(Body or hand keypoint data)
* * * * * * *
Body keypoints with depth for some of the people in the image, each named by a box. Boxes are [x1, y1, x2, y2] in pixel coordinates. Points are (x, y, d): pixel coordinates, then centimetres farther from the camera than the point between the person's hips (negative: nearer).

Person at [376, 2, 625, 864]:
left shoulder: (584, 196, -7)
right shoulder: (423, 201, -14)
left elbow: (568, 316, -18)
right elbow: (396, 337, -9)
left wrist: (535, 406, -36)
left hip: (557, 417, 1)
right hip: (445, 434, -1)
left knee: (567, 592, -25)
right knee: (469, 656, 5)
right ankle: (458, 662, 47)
* * * * * * *
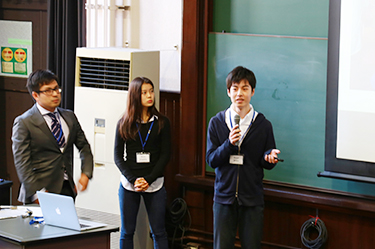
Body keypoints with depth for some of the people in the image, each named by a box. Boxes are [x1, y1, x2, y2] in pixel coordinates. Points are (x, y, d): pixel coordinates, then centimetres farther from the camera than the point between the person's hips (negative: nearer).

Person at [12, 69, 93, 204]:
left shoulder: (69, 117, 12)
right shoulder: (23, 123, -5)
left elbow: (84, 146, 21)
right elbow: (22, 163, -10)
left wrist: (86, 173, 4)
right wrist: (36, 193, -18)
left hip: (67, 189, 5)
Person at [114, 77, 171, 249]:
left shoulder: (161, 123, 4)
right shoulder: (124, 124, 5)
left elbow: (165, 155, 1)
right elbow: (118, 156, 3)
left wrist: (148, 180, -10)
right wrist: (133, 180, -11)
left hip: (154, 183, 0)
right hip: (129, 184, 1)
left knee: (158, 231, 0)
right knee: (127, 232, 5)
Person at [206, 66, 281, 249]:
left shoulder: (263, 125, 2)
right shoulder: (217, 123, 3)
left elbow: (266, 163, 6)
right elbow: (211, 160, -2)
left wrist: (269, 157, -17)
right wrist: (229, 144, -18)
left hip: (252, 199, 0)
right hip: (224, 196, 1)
* * * * * * *
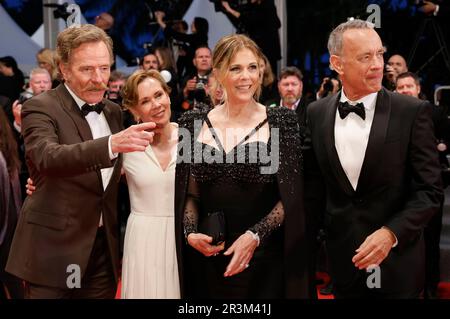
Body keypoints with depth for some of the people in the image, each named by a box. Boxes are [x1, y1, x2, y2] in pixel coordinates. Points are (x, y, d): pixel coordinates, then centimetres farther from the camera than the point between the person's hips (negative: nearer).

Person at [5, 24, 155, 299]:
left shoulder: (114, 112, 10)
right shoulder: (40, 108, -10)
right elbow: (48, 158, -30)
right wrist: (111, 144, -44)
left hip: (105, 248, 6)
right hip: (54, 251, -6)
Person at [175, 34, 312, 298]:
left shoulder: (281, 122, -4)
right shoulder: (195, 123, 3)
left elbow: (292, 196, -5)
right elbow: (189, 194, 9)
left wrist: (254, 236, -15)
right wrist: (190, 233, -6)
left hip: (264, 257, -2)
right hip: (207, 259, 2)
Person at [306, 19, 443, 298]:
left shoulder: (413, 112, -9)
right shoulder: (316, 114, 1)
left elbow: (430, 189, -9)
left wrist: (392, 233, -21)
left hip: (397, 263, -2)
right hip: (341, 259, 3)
* * * * * * *
EXERCISE BRIEF: Please rewrite the rows from the line that contains "right elbow: (22, 163, -10)" to the line that contains "left knee: (158, 231, 0)", both included, and scale every keypoint value (the x and y coordinates and the depth) by 1.2, rounding to whole numbers with halves going up. Leave everything else on those lines unchanged, and give only those lines.

WORKED SOLUTION:
right elbow: (26, 196, -12)
left wrist: (103, 208, 5)
right wrist: (43, 232, -22)
left hip: (80, 227, 6)
Person at [114, 77, 171, 249]:
left shoulder: (193, 148, 5)
right shoulder: (149, 149, 6)
left elbow: (198, 186, 1)
right elbow: (142, 187, 4)
left wrist: (178, 216, -12)
right wrist: (160, 216, -13)
left hip: (185, 220, 0)
right hip: (155, 221, 1)
left knee: (190, 277, 0)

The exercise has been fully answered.